● **Actions to take**
**a)** Decide whether each statement agrees with the forum thread about mug sales, answering yes or no and quoting the deciding words of the thread: (i) Jeff dropped off 30 boxes at the post office one morning. (ii) Buyers can check an order status page. (iii) Jeff expects the current international orders to ship this coming Friday.
**b)** In the forum thread about mug sales, at which post office did Jeff drop off the batch that held The Penguin's order?
**c)** Write the next part of the forum thread about mug sales, starting after its last line.

● **Text section**
Sorry, not for this.


----------



## tjseagrove (Jan 21, 2014)

Any ETA on cart being back up?


----------



## jeff (Jan 21, 2014)

tjseagrove said:


> Any ETA on cart being back up?



No ETA, but the moment it is, I'll remove the red banners and make an announcement.  The only thing that annoys me about ProPay is their slow response to limit requests.


----------



## hewunch (Jan 21, 2014)

Is there a list of who has been shipped somewhere? I'm going to be away for a few days soon and I wanted to let my family know about when to expect it. TIA!


----------



## WHSKYrvr1 (Jan 21, 2014)

I've been mugged and patched...  I payed through propay.  no problems.


----------



## jeff (Jan 21, 2014)

Sales open again!


----------



## markgum (Jan 21, 2014)

Thanks Jeff.  I've been mugged and Glassed.. whoo hoo let the party begin.. I'm ready to PARTY!!!!!!


----------



## jeff (Jan 21, 2014)

hewunch said:


> Is there a list of who has been shipped somewhere? I'm going to be away for a few days soon and I wanted to let my family know about when to expect it. TIA!



I don't publicize the list of orders, and we're not sophisticated enough to have an order status page. 

Anyone who really wants to know their status can send me a PM. However, this is a one man operation and the guy checking orders is the same guy packing boxes :biggrin:

I dropped off 30 boxes at the PO this morning. More will go tomorrow.


----------



## tjseagrove (Jan 21, 2014)

jeff said:


> hewunch said:
> 
> 
> > Is there a list of who has been shipped somewhere? I'm going to be away for a few days soon and I wanted to let my family know about when to expect it. TIA!
> ...



In previous years, my mug has always come shortly after order so just pack and ship, I for one will just leave you to it.


----------



## Wooden_Pen_Turner_11 (Jan 21, 2014)

I keep getting "Please Try Again" messages. Are sales still up, or is my card the problem?


----------



## jeff (Jan 21, 2014)

Wooden_Pen_Turner_11 said:


> I keep getting "Please Try Again" messages. Are sales still up, or is my card the problem?



Sales are fine now.


----------



## prophetmkr (Jan 21, 2014)

Got mine! YAY!


----------



## jeff (Jan 21, 2014)

Another 12 boxes ready to go in the morning.

I expect that the international orders I have now will ship this coming Friday.


----------



## The Penguin (Jan 22, 2014)

Got my shipping notice today!


----------



## jeff (Jan 22, 2014)

The Penguin said:


> Got my shipping notice today!



Yours was in the batch I dropped off 5 minutes ago at the Fairview Park, OH post office.  Bet you get it Saturday.


----------



## Tanner (Jan 22, 2014)

Not working again.


----------



## jeff (Jan 22, 2014)

Tanner said:


> Not working again.



Sorry you're having troubles. From what I can see  it looks ok. When I get home about 5 I'll buy a mug and try to see what's wrong.


----------



## TLTHW (Jan 22, 2014)

Worked for me just now.


----------



## Tanner (Jan 22, 2014)

Just went through.  Thanks Jeff!


----------



## OKLAHOMAN (Jan 23, 2014)

● **Data under study**
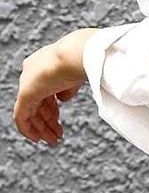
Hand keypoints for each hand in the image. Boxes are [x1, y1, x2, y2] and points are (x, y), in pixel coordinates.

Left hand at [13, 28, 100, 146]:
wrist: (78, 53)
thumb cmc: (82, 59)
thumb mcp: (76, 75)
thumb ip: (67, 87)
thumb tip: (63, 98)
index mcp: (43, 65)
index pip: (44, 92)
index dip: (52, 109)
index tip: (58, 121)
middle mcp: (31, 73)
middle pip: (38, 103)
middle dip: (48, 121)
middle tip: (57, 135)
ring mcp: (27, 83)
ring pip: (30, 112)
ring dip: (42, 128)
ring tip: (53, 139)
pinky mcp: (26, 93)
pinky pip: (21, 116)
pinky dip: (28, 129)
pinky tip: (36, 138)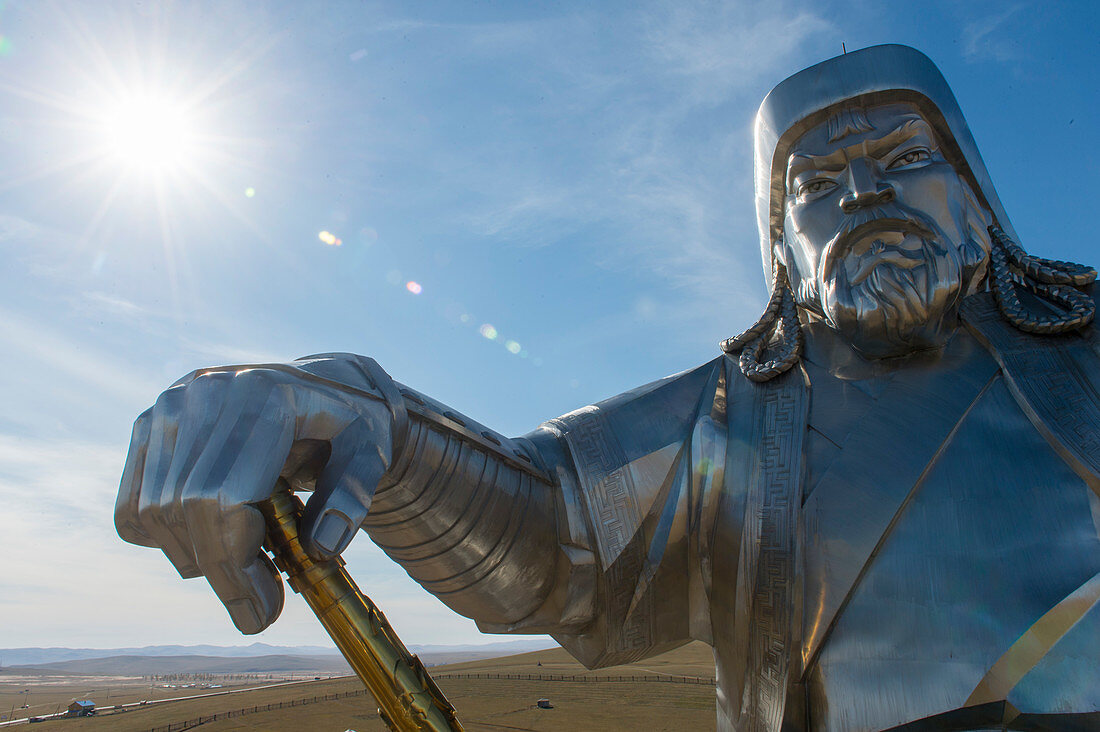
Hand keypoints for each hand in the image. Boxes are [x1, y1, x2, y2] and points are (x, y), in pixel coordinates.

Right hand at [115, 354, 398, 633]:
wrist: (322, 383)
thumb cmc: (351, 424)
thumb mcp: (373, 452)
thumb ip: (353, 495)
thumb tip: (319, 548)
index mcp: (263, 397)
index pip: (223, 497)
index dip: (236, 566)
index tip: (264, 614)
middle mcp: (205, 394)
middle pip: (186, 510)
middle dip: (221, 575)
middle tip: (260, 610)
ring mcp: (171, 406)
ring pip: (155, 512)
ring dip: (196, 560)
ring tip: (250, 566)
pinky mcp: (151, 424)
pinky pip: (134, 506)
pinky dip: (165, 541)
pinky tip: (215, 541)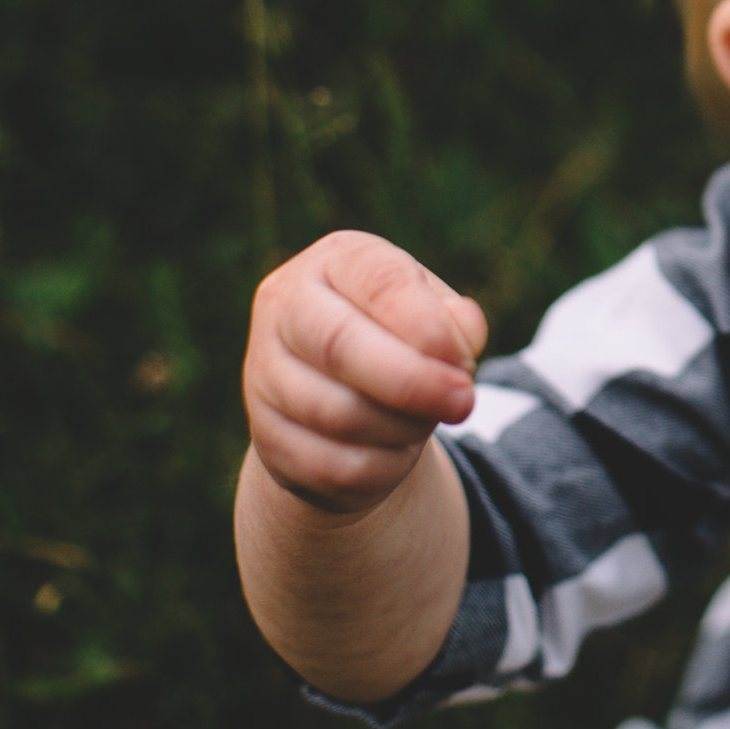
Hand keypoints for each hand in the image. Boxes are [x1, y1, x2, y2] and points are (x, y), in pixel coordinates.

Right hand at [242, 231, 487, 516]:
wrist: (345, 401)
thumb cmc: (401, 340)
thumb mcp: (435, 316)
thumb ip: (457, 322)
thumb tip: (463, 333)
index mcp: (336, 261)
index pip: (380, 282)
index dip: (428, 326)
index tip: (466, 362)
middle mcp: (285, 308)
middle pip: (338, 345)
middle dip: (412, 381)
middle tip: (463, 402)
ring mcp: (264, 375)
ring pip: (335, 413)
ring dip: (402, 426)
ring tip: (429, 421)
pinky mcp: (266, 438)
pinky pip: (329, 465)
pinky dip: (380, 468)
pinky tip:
...
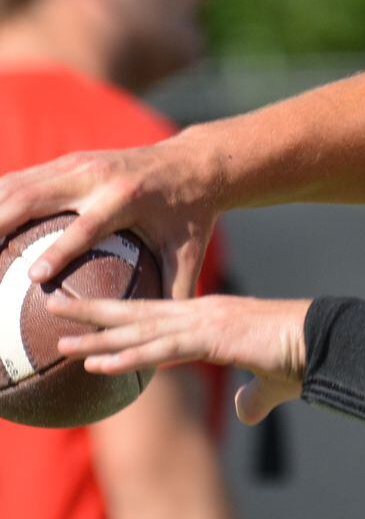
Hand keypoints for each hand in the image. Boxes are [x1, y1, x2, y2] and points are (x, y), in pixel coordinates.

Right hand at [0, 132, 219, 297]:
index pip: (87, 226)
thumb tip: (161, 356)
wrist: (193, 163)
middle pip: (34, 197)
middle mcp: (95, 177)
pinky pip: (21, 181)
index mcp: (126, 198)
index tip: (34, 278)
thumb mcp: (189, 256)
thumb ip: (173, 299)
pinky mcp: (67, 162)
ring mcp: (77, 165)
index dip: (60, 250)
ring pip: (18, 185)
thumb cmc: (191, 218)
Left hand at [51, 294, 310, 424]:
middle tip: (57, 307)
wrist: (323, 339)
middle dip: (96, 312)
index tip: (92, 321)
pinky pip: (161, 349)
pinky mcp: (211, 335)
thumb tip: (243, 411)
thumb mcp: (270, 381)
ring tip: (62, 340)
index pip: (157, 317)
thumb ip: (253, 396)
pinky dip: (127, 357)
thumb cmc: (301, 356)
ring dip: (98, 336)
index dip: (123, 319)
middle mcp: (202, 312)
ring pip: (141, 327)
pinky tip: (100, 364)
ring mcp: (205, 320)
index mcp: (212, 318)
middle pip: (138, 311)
==
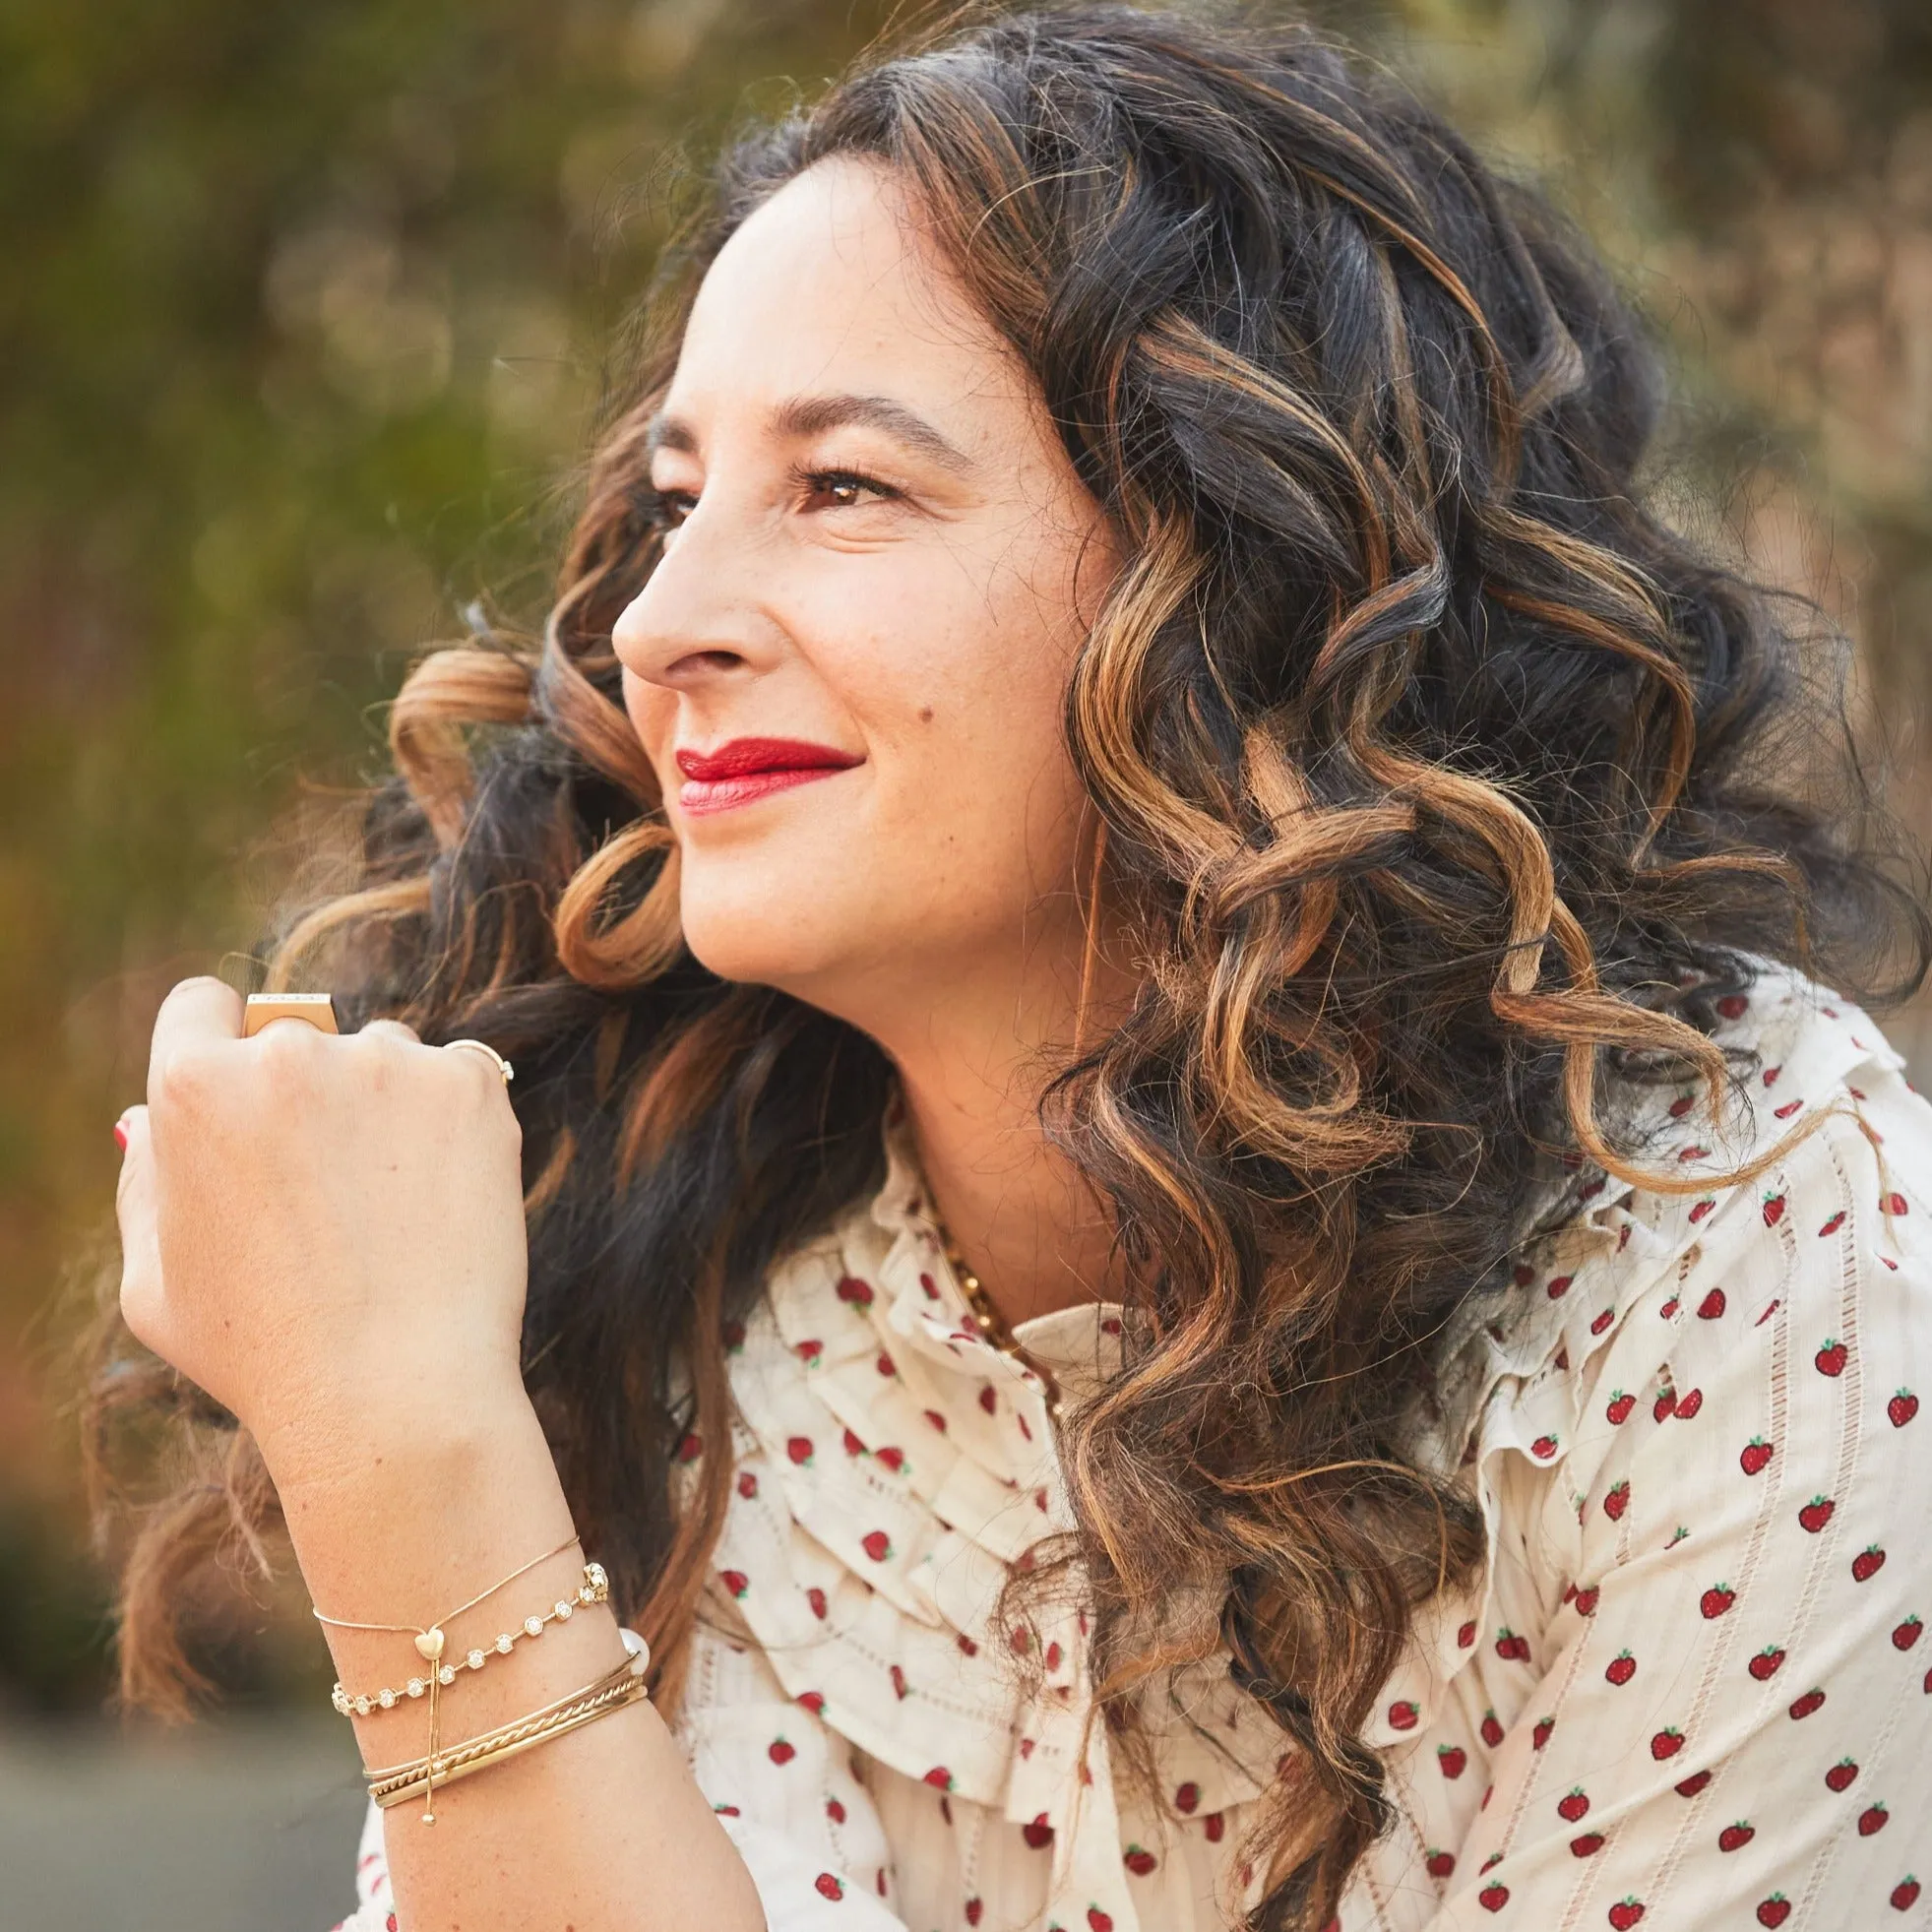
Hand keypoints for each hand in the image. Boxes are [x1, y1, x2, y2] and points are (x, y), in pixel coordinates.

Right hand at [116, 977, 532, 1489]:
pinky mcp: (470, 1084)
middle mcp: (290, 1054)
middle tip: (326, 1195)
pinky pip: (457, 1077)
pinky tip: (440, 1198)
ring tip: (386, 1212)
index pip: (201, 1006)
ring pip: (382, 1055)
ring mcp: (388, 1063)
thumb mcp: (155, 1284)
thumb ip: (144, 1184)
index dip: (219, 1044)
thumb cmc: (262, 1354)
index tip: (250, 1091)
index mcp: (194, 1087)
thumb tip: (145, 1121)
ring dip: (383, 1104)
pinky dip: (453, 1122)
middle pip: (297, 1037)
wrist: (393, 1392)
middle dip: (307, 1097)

● **List of answers**
**a)**
(i) Yes: "I dropped off 30 boxes at the PO this morning."
(ii) No: "we're not sophisticated enough to have an order status page."
(iii) Yes: "I expect that the international orders I have now will ship this coming Friday."

**b)** The Fairview Park, OH post office.

**c)**
*Got Mugged x4*

*The mailman mugged me today*:biggrin:




​


----------



## bobleibo (Jan 23, 2014)

*WOW! Talk about fast!*

......my mug already arrived this morning and has already been filled with a great tasting cup of coffee. It looks great! 
Thanks Jeff...everyone appreciates what you do for us!


----------



## jeff (Jan 23, 2014)

Good to see some mugs are arriving!

As always, if something arrives broken or you didn't get what you ordered, LET ME KNOW! I'll take care of any issues. I've shipped nearly 1000 mugs over the years and I can only recall one broken. We've never had a glass mug before, so I kind of expect a few casualties this year.


----------



## brownsfn2 (Jan 23, 2014)

Mine arrived today.  Packed very well and protected.  I plan on filling it with coffee tomorrow.


----------



## Dalecamino (Jan 23, 2014)

Got mine today and, it's perfect. Thanks Jeff.


----------



## lyonsacc (Jan 23, 2014)

Got mine - looks nicer than the pictures!


----------



## MarkD (Jan 23, 2014)

My mug arrived safe and sound, albeit very cold!


----------



## ed4copies (Jan 23, 2014)

We noticed Dawn's in the car!!  It arrived safely today.:biggrin::biggrin::biggrin:

Ed is still in transit--will let you know when it arrives!!


----------



## alphageek (Jan 23, 2014)

Mine has arrived and it the coolest thing ever!   Thanks to Jeff for something super special!!


----------



## ed4copies (Jan 23, 2014)

THAT is SUPER COOL!!!!

Who'd a thunk-----JEFF thought of this!!!!  WAY TO GO, CHIEF!!!!
Congratulations to Jeff AND of course, Dean!!!!


----------



## jeff (Jan 23, 2014)

Glad you like it Dean!


----------



## markgum (Jan 23, 2014)

sure hope some of the Beer Stein's are available for a prize or auction or someone who begs alot or even the "CHAMPION LOSER   :frown: "  who never wins a prize might get one..


----------



## Monty (Jan 24, 2014)

Received mine yesterday. Jeff, thank you for the special mug. I'm enjoying my coffee in it this morning.


----------



## jeff (Jan 24, 2014)

markgum said:


> sure hope some of the Beer Stein's are available for a prize or auction or someone who begs alot or even the "CHAMPION LOSER   :frown: "  who never wins a prize might get one..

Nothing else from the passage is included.